Gouvernement Barnier: le ministre du Budget rattaché à Matignon, une première depuis 1976

Fini le tout-puissant Bercy. Le ministère de l'Economie est désormais scindé en deux. Avec d'un côté les portefeuilles de l'Economie, de l'Industrie et des Finances, pilotés par Antoine Armand. Et de l'autre, le Budget et les Comptes publics dont aura la charge Laurent Saint-Martin. Particularité: ce ministère est désormais rattaché à Matignon. Laurent Saint-Martin rapportera donc directement à Michel Barnier. Et non au ministre de l'Economie comme c'était le cas de son prédécesseur, Thomas Cazenave. A noter que ce rattachement au Premier ministre concerne aussi François-Noël Buffet, chargé des Outre-mer.
Un tel rattachement est quasi-inédit dans l'histoire de la Ve République. La seule situation comparable était le cumul en 1976 de Raymond Barre, à la fois Premier ministre et ministre de l'Economie et des Finances. Ce choix fort de Michel Barnier témoigne ainsi du caractère brûlant du dossier des finances publiques dont a la charge celui qui était il y a encore quelques jours directeur général de Business France.
"Le rattachement direct de Laurent Saint-Martin à Matignon est une manière de dire que la France veut prendre le taureau par les cornes", c'est "un signal destiné à nos partenaires européens, à la Commission européenne et peut-être aux marchés financiers, qu'ils aient en tête que c'est la priorité du gouvernement", a commenté l'économiste Christian de Boissieu, interrogé par l'AFP. "Mais le ministre du Budget devra travailler main dans la main avec le ministre de l'Economie. Sur le plan budgétaire et fiscal, on a besoin d'avoir une vision d'ensemble", a-t-il souligné.
Une passation de pouvoir collective
La passation à Bercy a malgré tout été collégiale. Organisée dimanche entre Bruno Le Maire, Thomas Cazenave, les deux nouveaux ministres nommés à Bercy, et les ministres rattachés au ministre de l'Economie, ce passage de relais a été l'occasion d'un premier bilan.
Tout juste nommé ministre des Comptes publics, Laurent Saint-Martin a d'abord rappelé que la dérive des comptes était le résultat de choix précédents: "Face aux crises, face à l'inflation, nous avons collectivement été au rendez-vous pour protéger nos entreprises, l'emploi, vos salaires, le pouvoir d'achat et pour maintenir nos services publics". Avant de prévenir: "Sous l'autorité directe du Premier ministre, je proposerai au Parlement dans les prochains jours des choix forts". Parmi lesquels, "financer les priorités du gouvernement, consolider ce qui marche dans notre pays et réduire les dépenses publiques tout en veillant à améliorer leur efficience".

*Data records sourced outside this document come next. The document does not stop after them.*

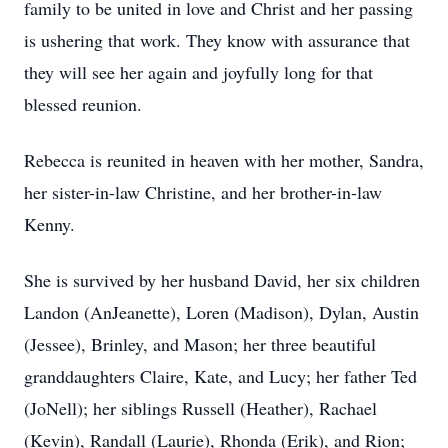
family to be united in love and Christ and her passing
is ushering that work. They know with assurance that
they will see her again and joyfully long for that
blessed reunion.
Rebecca is reunited in heaven with her mother, Sandra,
her sister-in-law Christine, and her brother-in-law
Kenny.
She is survived by her husband David, her six children
Landon (AnJeanette), Loren (Madison), Dylan, Austin
(Jessee), Brinley, and Mason; her three beautiful
granddaughters Claire, Kate, and Lucy; her father Ted
(JoNell); her siblings Russell (Heather), Rachael
(Kevin), Randall (Laurie), Rhonda (Erik), and Rion;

"Je voudrais souhaiter bonne chance à Laurent Saint-Martin, mais aussi bon courage", a salué avec un peu d'ironie Thomas Cazenave, le ministre sortant.
Le bouclage du budget 2025: des hausses de recettes à trouver
En effet, le premier rendez-vous du jeune ministre a tout de l'équation impossible. Il est attendu sur le bouclage du budget 2025 et aura avec Michel Barnier la lourde tâche de proposer des pistes de redressement des comptes publics. Le Premier ministre a déjà prévenu qu'il pourrait mettre à contribution les plus riches et certaines grandes entreprises.

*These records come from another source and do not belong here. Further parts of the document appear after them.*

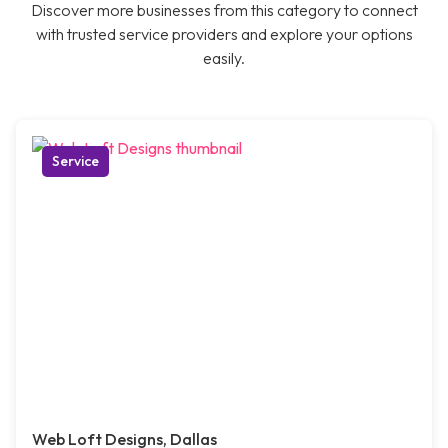
Discover more businesses from this category to connect
with trusted service providers and explore your options
easily.
Service
Web Loft Designs, Dallas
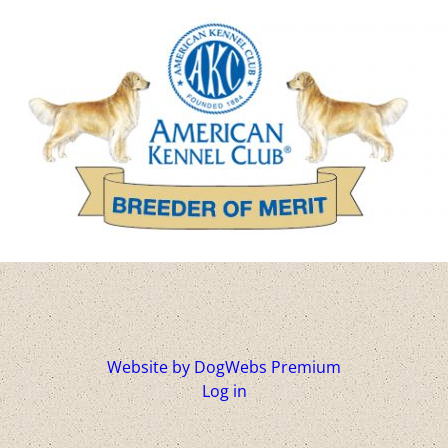
Website by DogWebs Premium
Log in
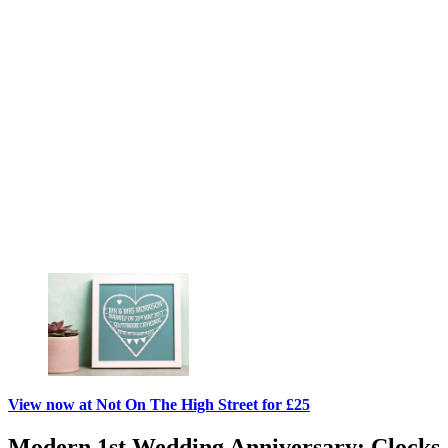
View now at Not On The High Street for £25
Modern 1st Wedding Anniversary: Clocks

Avec un déficit attendu à 5,6% du PIB au lieu des 5,1% préalablement ciblés, les comptes continuent de dériver, loin de l'objectif de 3% fixé par l'Union européenne qui a d'ailleurs engagé une procédure pour déficit excessif contre la France.
La finalisation du projet de loi de finances est censée intervenir dans les prochains jours, pour une transmission au Conseil d' État avant examen par l'Assemblée nationale.